I pray, my daughter, that Mother Gaia grants you the wisdom to use your newfound power to the betterment of our people. Remember me, dear Estrella. If I am forgiven, I await you in paradise. If not…hold me in your heart, as I hold you in mine.” The image faded. She collapsed to a silken divan, clutching the medallion to her heart and crying.
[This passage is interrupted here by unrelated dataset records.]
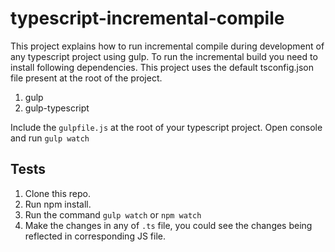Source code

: # typescript-incremental-compile

This project explains how to run incremental compile during development of any typescript project using gulp.
To run the incremental build you need to install following dependencies. This project uses the default tsconfig.json file present at the root of the project.

1. gulp
2. gulp-typescript

Include the `gulpfile.js` at the root of your typescript project. Open console and run `gulp watch`

## Tests

1. Clone this repo.
2. Run npm install.
3. Run the command `gulp watch` or `npm watch`
4. Make the changes in any of `.ts` file, you could see the changes being reflected in corresponding JS file.

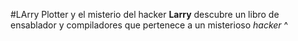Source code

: #LArry Plotter y el misterio del hacker
**Larry** descubre un libro de ensablador y compiladores que pertenece a un misterioso *hacker* ^
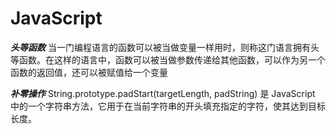 # JavaScript

***头等函数***
当一门编程语言的函数可以被当做变量一样用时，则称这门语言拥有头等函数。在这样的语言中，函数可以被当做参数传递给其他函数，可以作为另一个函数的返回值，还可以被赋值给一个变量


***补零操作***
String.prototype.padStart(targetLength, padString) 是 JavaScript 中的一个字符串方法，它用于在当前字符串的开头填充指定的字符，使其达到目标长度。
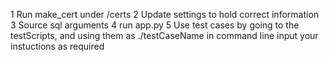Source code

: 1	Run make_cert under /certs
2	Update settings to hold correct information
3	Source sql arguments
4	run app.py
5	Use test cases by going to the testScripts, and using them as ./testCaseName in command line
	input your instuctions as required
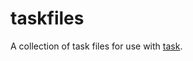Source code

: # taskfiles
A collection of task files for use with [task][].

[task]: https://github.com/go-task/task

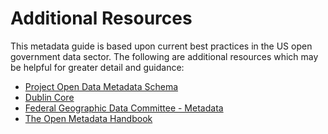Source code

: # Additional Resources

This metadata guide is based upon current best practices in the US open government data sector. The following are additional resources which may be helpful for greater detail and guidance:

* [Project Open Data Metadata Schema](https://project-open-data.cio.gov/v1.1/schema/)
* [Dublin Core](http://dublincore.org/)
* [Federal Geographic Data Committee - Metadata](https://www.fgdc.gov/metadata)
* [The Open Metadata Handbook](https://en.wikibooks.org/wiki/Open_Metadata_Handbook)
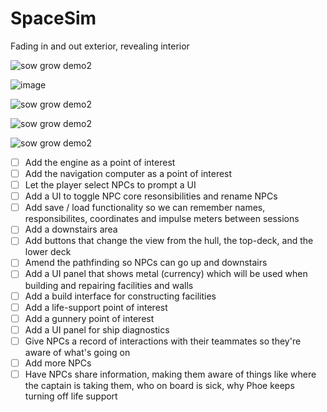 # SpaceSim

Fading in and out exterior, revealing interior

![sow grow demo2](https://github.com/ThimbleFire/SpaceSim/assets/14812476/54901286-8835-4240-998b-8f6d1fe6e791)

![image](https://github.com/ThimbleFire/SpaceSim/assets/14812476/627d984e-4558-496c-9ad1-4c02f6aeeb7b)

![sow grow demo2](https://github.com/ThimbleFire/SpaceSim/assets/14812476/8ac402af-234b-45e0-a87d-ac2f76d405fe)

![sow grow demo2](https://github.com/ThimbleFire/SpaceSim/assets/14812476/58a231de-b5c4-4968-9adb-ba6ac6d0697e)

![sow grow demo2](https://github.com/ThimbleFire/SpaceSim/assets/14812476/05fcc560-a942-42ba-867a-2164fb1df297)

* [ ] Add the engine as a point of interest
* [ ] Add the navigation computer as a point of interest
* [ ] Let the player select NPCs to prompt a UI
* [ ] Add a UI to toggle NPC core resonsibilities and rename NPCs
* [ ] Add save / load functionality so we can remember names, responsibilites, coordinates and impulse meters between sessions
* [ ] Add a downstairs area
* [ ] Add buttons that change the view from the hull, the top-deck, and the lower deck
* [ ] Amend the pathfinding so NPCs can go up and downstairs
* [ ] Add a UI panel that shows metal (currency) which will be used when building and repairing facilities and walls
* [ ] Add a build interface for constructing facilities
* [ ] Add a life-support point of interest
* [ ] Add a gunnery point of interest
* [ ] Add a UI panel for ship diagnostics
* [ ] Give NPCs a record of interactions with their teammates so they're aware of what's going on
* [ ] Add more NPCs
* [ ] Have NPCs share information, making them aware of things like where the captain is taking them, who on board is sick, why Phoe keeps turning off life support
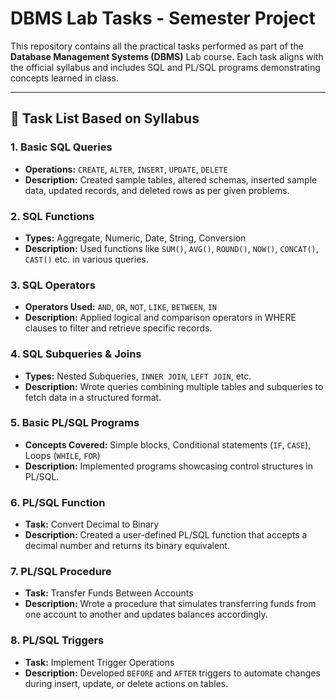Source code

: # DBMS Lab Tasks - Semester Project

This repository contains all the practical tasks performed as part of the **Database Management Systems (DBMS)** Lab course. Each task aligns with the official syllabus and includes SQL and PL/SQL programs demonstrating concepts learned in class.

---

## 📌 Task List Based on Syllabus

### 1. Basic SQL Queries
- **Operations:** `CREATE`, `ALTER`, `INSERT`, `UPDATE`, `DELETE`
- **Description:** Created sample tables, altered schemas, inserted sample data, updated records, and deleted rows as per given problems.

### 2. SQL Functions
- **Types:** Aggregate, Numeric, Date, String, Conversion
- **Description:** Used functions like `SUM()`, `AVG()`, `ROUND()`, `NOW()`, `CONCAT()`, `CAST()` etc. in various queries.

### 3. SQL Operators
- **Operators Used:** `AND`, `OR`, `NOT`, `LIKE`, `BETWEEN`, `IN`
- **Description:** Applied logical and comparison operators in WHERE clauses to filter and retrieve specific records.

### 4. SQL Subqueries & Joins
- **Types:** Nested Subqueries, `INNER JOIN`, `LEFT JOIN`, etc.
- **Description:** Wrote queries combining multiple tables and subqueries to fetch data in a structured format.

### 5. Basic PL/SQL Programs
- **Concepts Covered:** Simple blocks, Conditional statements (`IF`, `CASE`), Loops (`WHILE`, `FOR`)
- **Description:** Implemented programs showcasing control structures in PL/SQL.

### 6. PL/SQL Function
- **Task:** Convert Decimal to Binary
- **Description:** Created a user-defined PL/SQL function that accepts a decimal number and returns its binary equivalent.

### 7. PL/SQL Procedure
- **Task:** Transfer Funds Between Accounts
- **Description:** Wrote a procedure that simulates transferring funds from one account to another and updates balances accordingly.

### 8. PL/SQL Triggers
- **Task:** Implement Trigger Operations
- **Description:** Developed `BEFORE` and `AFTER` triggers to automate changes during insert, update, or delete actions on tables.



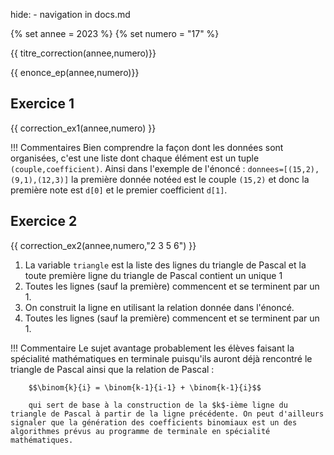 hide: - navigation  in docs.md

{% set annee = 2023 %}
{% set numero = "17" %}

{{ titre_correction(annee,numero)}} 

{{ enonce_ep(annee,numero)}}

## Exercice 1
{{ correction_ex1(annee,numero) }}

!!! Commentaires
    Bien comprendre la façon dont les données sont organisées, c'est une liste dont chaque élément est un tuple `(couple,coefficient)`. Ainsi dans l'exemple de l'énoncé : `donnees=[(15,2),(9,1),(12,3)]`  la première donnée notée`d` est le couple `(15,2)` et donc la première note est `d[0]` et le premier coefficient `d[1]`.

## Exercice 2

{{ correction_ex2(annee,numero,"2 3 5 6") }}

1. La variable `triangle` est la liste des lignes du triangle de Pascal et la toute première ligne du triangle de Pascal contient un unique 1
2. Toutes les lignes (sauf la première) commencent et se terminent par un 1. 
3. On construit la ligne en utilisant la relation donnée dans l'énoncé.
4. Toutes les lignes (sauf la première) commencent et se terminent par un 1. 

!!! Commentaire
        Le sujet avantage probablement les élèves faisant la spécialité mathématiques en terminale puisqu'ils auront déjà rencontré le triangle de Pascal ainsi que la relation de Pascal :

        $$\binom{k}{i} = \binom{k-1}{i-1} + \binom{k-1}{i}$$

        qui sert de base à la construction de la $k$-ième ligne du triangle de Pascal à partir de la ligne précédente. On peut d'ailleurs signaler que la génération des coefficients binomiaux est un des algorithmes prévus au programme de terminale en spécialité mathématiques.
Remembering her father’s sacrifice and his strength, she collected herself, and stood tall. She forced herself to erase the message, removing the last shred of evidence.

Your sacrifice will not be in vain, father, she thought, looking out at the first twinkling stars in the dark blue blanket of descending night. Stars that were now hers. The long desert crossing is over. My people’s chains are broken. We will leave our filthy hovels and return to the stars. The starlight reflected in one last tear. Her upraised fists clenched.

The sands of Delta will run red with royal blood.